Regeneration After Wildfires


Finished Print


Drying prints after vinyal printing.


Vinyl printing process.


Final prints drying. 

While traveling through Banff, Canada, during the summer, I experienced the effects of wildfires that were raging in British Columbia. The sky was constantly gray and I could barely see the outline of the surrounding giant mountain ranges; the ash completely covered the natural beauty of the forests and glacier. As I drove through the Banff National Park, I passed a section of dead trees which had been destroyed in a 2016 wildfire. It struck me how destructive and powerful wildfires are and how long it takes to restore the damaged areas. Wildfires are a natural part of the environmental cycle, however, due to climate change the regeneration of the destroyed areas is becoming increasingly slower.

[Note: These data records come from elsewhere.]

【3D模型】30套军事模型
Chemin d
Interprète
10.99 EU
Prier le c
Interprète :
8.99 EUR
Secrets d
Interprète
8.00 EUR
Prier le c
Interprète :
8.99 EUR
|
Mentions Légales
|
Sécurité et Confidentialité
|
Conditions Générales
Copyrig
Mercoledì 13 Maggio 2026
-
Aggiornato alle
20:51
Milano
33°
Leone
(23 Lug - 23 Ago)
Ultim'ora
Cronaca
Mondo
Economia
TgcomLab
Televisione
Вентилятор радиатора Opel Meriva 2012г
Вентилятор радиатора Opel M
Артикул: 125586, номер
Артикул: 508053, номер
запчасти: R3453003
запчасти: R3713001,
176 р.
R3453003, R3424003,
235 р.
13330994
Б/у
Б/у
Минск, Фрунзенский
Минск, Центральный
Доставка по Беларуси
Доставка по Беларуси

For my final broadside project, I wanted to create a broadside which acknowledged the destruction of forests, and also bring to light how wildfires are becoming progressively bigger as well as more frequent due to the changing of our climate. I created a design of a tree joined to a flame of fire through its trunk, symbolizing that trees and fire are forever connected through environmental cycles. However, the image is slightly tilted to represent that fire forces trees to crash and fall, causing destruction. I paired this design with a sentence of text: Post-fire regeneration is affected by prolonged drought as well as increased size and frequency of wildfires. I chose this sentence because it educates the reader what affects post-fire regeneration, but also insinuates that something is causing prolonged drought and an increase in size and frequency of wildfires: climate change. I also hope that the sentence and image cause the viewer to think about climate change as a broader topic to create more awareness of how our world is changing.

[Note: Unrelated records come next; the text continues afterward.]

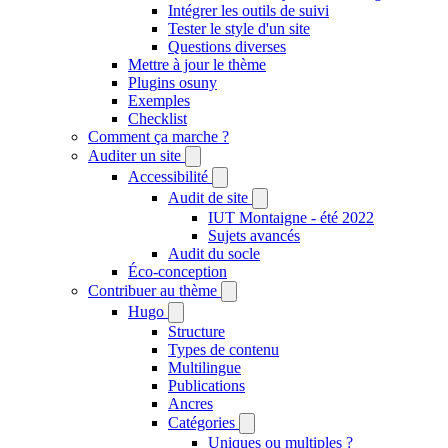
Intégrer les outils de suivi
Tester le style d'un site
Questions diverses
Mettre à jour le thème
Plugins osuny
Exemples
Checklist
Comment ça marche ?
Auditer un site
Accessibilité
Audit de site
IUT Montaigne - été 2022
Sujets avancés
Audit du socle
Éco-conception
Contribuer au thème
Hugo
Structure
Types de contenu
Multilingue
Publications
Ancres
Catégories
Uniques ou multiples ?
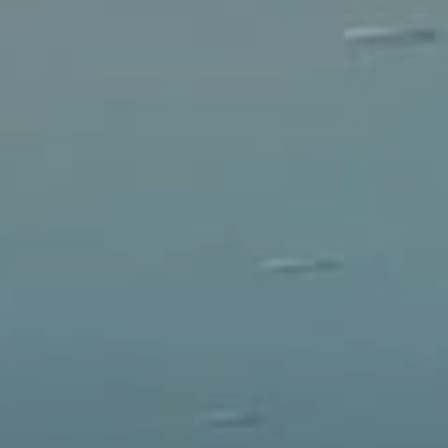
Engagements
RÉSERVER
Mon compte
Blog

I was inspired by the artist’s book I chose for our class exhibition: Jo Going’s Wild Cranes. Her book contains colorful paintings, drawings, and collages depicting different aspects of nature, paired with her written poems. The colorful beauty and abstract imagery Going includes, forces the viewer to admire the brightly colored illustration while drawing connections to the poem, which describes natural elements clearly. Her use of colors caught my attention because she doesn’t stick with realistic coloring, using rainbow colors to create all aspects of nature.